Director: George Lucas
Everyone loves a universal hate figure. Society coalesces surprisingly well around a common figure of contempt. Jar Jar Binks is one such figure, and arguments against The Phantom Menace centred first and foremost around the fact that George Lucas found a need for this jibbering and racially insensitive frog abortion to exist. Well, guess what? He’s back! In three dimensions!
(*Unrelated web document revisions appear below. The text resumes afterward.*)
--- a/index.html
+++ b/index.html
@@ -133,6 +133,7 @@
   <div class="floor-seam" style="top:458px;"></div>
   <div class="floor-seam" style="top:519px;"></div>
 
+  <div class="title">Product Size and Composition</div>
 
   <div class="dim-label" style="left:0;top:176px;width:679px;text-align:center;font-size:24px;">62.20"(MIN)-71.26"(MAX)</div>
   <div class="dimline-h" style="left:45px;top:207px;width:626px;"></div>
The addition of 3D to the first episode of the Star Wars saga was never going to heal the scars inflicted upon many sci-fi nerds by the prequels. Neither the passage of time (it’s been 13 years since the initial release) or the addition of 3D makes Jar Jar more appealing or makes Jake Lloyd any less annoying. He’s the moppet playing Anakin Skywalker, the boy who would grow up to be the biggest badass in the universe, Darth Vader. A young slave on the planet of Tattooine, he’s discovered by Jedi knight Qui-Gon Jinn (Liam Neeson, lending some much needed dignity to this picture) and his apprentice Obi-Wan Kenobi (Ewan McGregor, doing a terrible Alec Guinness impersonation and sporting an even worse mullet). Cue a convoluted plot to get the boy out of slavery and put him on the path to becoming a Jedi. As annoying as the kid is, hindsight is a wonderful thing; next to Hayden Christensen, he’s John bloody Gielgud. Meanwhile, the planet of Naboo (ruled by Natalie Portman’s Queen Amidala) is under attack from the Federation in a dispute over tax (Tax in 3D? The kids’ll love that!) and the Senate is squabbling over the appropriate response. Sadly, Han Solo won’t be born for another few decades; wisecracks and fun are out, while solemnity and posturing are in. Oh, joy.
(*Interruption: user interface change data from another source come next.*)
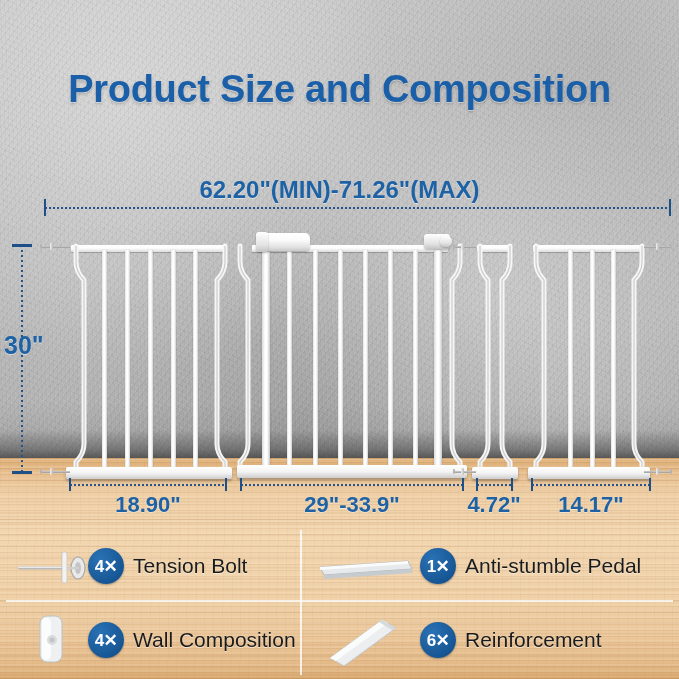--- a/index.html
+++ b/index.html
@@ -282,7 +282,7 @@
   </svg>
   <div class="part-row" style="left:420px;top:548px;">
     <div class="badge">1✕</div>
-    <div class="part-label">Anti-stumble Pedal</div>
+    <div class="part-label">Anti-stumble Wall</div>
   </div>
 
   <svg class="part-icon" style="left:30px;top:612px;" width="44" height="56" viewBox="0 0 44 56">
It’s unlikely the passage of time will make you care any more about intergalactic politics or the taxing of trade routes to Naboo. However, if you can look past claims that “Jar Jar raped my childhood”, there’s a lot to like in The Phantom Menace, at least in the broadest blockbuster terms. The central Pod Race (part of the bet to free Anakin) is still thrilling, the visuals are still great (as is John Williams’ score), and Darth Maul is still a great villain. His lightsabre duel with Qui-Gon and Obi-Wan is still one of the best scenes in the series, and the 3D makes it all the more dazzling. Still, Maul and pretty scenery are not enough to compensate for Jake Lloyd, a dull Portman, her ridiculous costumes, the convoluted plot, virgin births, racist alien design, the kiddy-friendly tone, all that midichlorian bullshit or Jar Jar bloody Binks! Star Wars used to combine fun with genuine wonder. The Phantom Menace is sadly lacking in that sense of worthy awe, and all the 3D in the world can’t fix that.